Arbeitsauftrag 1
Gib die Zeilen der Auflistung vom Anfang bis einschließlich der Zeile mit „at your side“ unverändert wieder.

======== Auszug ========

Der Leser ist damit hin- und hergerissen. Einerseits ist Blanches offen zur Schau gestellter Snobismus ekelhaft. Andererseits benennt sie richtig Probleme, vor denen die anderen Frauen die Augen verschließen, beziehungsweise, die diese aus Liebe ignorieren. Zudem scheint Blanche wenig für das Konzept eines alles dominierenden Mannes übrig zu haben. Genau das vertritt Stanley mit seiner übertrieben zur Schau gestellten Männlichkeit aber. Daher ist es kein Wunder, dass Blanche sich gerade zu dem nachdenklichsten, reflektiertesten Mann aus Stanleys Freundeskreis hingezogen fühlt.
Im Laufe des Stücks verliert der Leser aber seinen glauben an Blanche. In New Orleans scheint sie nur eine Fassade auszuleben, die bisher ihr Traum gewesen ist. Es kommen immer mehr Details ans Licht, die zeigen, dass Blanche bisher ein ganz anderes Leben führte. Damit verstößt sie Mitch, von dem sie sich eine Hochzeit und damit Stabilität erhofft hat. Anstatt ihre Lügen zuzugeben, flüchtet Blanche aber in stärker zur Schau gestellten Snobismus und weitere Traumwelten. So ist sie fest davon überzeugt, ein texanischer Millionär werde ihr schon helfen.

======== Datensätze ========

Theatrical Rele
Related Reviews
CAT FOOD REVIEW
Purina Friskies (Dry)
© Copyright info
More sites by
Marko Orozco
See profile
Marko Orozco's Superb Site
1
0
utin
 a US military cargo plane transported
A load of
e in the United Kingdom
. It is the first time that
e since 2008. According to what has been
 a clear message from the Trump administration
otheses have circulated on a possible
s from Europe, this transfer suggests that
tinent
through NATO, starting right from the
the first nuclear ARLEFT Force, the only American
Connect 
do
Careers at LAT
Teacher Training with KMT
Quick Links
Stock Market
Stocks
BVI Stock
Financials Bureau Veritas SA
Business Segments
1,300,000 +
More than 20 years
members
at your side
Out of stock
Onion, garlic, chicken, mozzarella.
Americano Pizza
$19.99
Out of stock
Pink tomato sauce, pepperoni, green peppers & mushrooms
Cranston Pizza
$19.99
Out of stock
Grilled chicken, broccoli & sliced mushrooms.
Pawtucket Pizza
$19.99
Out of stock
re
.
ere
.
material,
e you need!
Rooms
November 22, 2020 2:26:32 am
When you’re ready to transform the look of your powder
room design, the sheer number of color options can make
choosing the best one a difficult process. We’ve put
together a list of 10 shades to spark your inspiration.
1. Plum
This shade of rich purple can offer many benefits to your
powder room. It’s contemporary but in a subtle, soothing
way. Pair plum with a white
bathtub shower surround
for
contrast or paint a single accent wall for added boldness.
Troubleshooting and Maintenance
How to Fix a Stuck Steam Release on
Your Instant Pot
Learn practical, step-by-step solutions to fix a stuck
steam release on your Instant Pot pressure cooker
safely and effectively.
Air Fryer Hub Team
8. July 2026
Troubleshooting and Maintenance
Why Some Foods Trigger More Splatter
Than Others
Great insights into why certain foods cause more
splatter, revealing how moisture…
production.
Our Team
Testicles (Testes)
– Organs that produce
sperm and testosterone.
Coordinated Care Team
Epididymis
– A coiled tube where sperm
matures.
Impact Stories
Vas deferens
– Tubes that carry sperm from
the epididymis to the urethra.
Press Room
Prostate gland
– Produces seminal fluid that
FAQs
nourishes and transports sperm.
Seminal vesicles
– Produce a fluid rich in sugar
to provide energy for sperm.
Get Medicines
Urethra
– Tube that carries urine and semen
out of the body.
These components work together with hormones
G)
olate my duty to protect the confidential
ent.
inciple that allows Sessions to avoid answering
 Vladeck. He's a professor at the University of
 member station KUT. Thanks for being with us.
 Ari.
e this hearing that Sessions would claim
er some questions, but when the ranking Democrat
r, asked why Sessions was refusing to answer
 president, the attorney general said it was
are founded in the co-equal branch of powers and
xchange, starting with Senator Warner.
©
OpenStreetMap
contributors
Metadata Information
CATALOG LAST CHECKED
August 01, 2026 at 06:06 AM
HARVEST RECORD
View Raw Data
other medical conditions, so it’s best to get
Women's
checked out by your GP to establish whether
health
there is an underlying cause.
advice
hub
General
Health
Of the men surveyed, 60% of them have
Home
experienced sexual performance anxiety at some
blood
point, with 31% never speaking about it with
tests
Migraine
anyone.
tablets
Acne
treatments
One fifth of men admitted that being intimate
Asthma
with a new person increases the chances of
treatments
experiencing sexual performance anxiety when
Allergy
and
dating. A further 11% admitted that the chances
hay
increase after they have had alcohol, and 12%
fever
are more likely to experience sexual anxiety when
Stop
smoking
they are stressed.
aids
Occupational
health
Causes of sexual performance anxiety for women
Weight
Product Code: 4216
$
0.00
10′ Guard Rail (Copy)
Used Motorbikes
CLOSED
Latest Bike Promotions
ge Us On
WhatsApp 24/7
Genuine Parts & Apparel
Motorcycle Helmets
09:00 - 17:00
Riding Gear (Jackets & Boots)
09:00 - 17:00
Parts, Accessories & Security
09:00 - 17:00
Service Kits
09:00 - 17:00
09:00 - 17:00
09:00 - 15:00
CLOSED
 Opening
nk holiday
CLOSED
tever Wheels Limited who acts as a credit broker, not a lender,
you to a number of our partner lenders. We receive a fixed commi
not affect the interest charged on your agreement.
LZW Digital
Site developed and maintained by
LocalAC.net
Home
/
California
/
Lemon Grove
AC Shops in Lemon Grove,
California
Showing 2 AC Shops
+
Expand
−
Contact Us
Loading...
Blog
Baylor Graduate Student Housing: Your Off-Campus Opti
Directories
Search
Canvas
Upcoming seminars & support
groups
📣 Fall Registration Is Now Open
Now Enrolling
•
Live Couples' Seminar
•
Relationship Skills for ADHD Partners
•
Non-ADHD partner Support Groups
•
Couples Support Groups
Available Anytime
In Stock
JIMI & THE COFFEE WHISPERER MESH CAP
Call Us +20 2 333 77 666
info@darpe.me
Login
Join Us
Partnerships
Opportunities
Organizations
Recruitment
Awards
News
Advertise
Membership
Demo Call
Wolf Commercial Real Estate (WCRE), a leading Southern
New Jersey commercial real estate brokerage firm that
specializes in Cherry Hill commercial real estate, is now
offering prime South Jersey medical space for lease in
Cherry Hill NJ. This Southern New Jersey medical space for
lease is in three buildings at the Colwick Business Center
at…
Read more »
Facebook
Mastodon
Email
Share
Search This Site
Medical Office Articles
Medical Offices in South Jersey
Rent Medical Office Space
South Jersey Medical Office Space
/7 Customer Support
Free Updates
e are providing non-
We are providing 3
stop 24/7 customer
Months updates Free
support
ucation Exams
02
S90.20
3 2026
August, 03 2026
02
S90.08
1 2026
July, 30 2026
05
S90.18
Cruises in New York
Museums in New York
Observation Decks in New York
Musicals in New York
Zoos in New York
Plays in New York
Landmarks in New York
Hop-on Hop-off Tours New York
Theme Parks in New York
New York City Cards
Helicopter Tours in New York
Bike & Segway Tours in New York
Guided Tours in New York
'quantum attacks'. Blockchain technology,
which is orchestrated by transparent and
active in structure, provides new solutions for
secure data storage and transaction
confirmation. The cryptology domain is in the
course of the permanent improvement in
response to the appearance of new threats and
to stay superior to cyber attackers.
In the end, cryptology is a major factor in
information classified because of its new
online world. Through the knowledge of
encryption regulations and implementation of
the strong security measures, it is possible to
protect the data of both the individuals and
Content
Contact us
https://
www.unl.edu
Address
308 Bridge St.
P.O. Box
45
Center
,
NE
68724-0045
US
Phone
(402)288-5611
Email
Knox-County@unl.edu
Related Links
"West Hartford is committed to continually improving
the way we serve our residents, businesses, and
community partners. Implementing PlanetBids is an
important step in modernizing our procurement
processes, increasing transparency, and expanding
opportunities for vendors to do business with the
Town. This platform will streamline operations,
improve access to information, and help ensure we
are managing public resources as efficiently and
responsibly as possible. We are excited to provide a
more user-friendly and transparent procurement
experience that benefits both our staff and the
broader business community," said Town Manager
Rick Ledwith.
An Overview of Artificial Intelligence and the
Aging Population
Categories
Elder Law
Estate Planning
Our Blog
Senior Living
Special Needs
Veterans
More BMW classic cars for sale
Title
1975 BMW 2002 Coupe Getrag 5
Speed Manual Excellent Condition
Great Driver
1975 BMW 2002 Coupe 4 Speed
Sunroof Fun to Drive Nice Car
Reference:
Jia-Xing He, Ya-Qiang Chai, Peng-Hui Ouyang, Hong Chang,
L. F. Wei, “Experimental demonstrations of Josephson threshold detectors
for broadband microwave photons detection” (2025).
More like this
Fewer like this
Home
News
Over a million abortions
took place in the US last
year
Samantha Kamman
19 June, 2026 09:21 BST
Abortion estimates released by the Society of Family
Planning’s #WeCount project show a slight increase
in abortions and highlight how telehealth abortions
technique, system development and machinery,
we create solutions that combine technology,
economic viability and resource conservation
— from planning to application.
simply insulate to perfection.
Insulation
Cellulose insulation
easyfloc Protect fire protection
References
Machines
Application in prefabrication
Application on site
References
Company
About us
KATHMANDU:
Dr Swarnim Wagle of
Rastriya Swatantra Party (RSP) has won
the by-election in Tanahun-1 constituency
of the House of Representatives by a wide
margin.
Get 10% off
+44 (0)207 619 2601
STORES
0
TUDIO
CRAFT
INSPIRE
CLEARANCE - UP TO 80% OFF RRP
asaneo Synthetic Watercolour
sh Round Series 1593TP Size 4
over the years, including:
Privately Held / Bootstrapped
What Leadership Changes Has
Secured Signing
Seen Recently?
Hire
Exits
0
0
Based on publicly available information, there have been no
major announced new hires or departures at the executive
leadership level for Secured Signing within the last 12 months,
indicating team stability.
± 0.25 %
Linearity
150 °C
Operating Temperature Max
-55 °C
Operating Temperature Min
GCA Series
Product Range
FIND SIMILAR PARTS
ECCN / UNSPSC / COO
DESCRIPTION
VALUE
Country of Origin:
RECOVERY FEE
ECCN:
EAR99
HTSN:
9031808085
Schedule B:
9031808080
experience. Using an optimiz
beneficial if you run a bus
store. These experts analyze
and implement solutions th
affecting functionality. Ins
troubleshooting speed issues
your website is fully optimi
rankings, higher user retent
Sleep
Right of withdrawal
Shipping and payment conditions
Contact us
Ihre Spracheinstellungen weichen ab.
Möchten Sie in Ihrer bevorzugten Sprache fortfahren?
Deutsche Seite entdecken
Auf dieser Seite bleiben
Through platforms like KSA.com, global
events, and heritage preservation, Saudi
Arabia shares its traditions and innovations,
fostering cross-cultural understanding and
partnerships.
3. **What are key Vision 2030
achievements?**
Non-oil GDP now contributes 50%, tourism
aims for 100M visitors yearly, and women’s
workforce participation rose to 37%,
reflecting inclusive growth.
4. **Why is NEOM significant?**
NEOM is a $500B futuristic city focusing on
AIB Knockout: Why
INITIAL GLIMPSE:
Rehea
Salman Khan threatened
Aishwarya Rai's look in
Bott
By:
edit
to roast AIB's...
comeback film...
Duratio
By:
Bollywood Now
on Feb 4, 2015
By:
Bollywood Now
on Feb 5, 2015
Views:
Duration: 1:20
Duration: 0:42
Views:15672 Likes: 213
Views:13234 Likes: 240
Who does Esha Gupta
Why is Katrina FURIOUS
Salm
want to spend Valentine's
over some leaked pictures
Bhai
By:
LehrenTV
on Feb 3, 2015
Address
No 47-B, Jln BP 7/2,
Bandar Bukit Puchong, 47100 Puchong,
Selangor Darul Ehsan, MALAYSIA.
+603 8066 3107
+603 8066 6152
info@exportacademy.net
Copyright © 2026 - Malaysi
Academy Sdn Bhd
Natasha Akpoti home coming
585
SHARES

========

Arbeitsauftrag 2
Weshalb ist es laut dem Auszug kein Wunder, dass Blanche sich zu dem nachdenklichsten, reflektiertesten Mann aus Stanleys Freundeskreis hingezogen fühlt? Antworte in ein bis drei Sätzen.

Endgültige Antwort 1
Theatrical Rele
Related Reviews
CAT FOOD REVIEW
Purina Friskies (Dry)
© Copyright info
More sites by
Marko Orozco
See profile
Marko Orozco's Superb Site
1
0
utin
 a US military cargo plane transported
A load of
e in the United Kingdom
. It is the first time that
e since 2008. According to what has been
 a clear message from the Trump administration
otheses have circulated on a possible
s from Europe, this transfer suggests that
tinent
through NATO, starting right from the
the first nuclear ARLEFT Force, the only American
Connect 
do
Careers at LAT
Teacher Training with KMT
Quick Links
Stock Market
Stocks
BVI Stock
Financials Bureau Veritas SA
Business Segments
1,300,000 +
More than 20 years
members
at your side

Endgültige Antwort 2
Blanche scheint wenig für das Konzept eines alles dominierenden Mannes übrig zu haben. Genau dieses Konzept vertritt Stanley mit seiner übertrieben zur Schau gestellten Männlichkeit.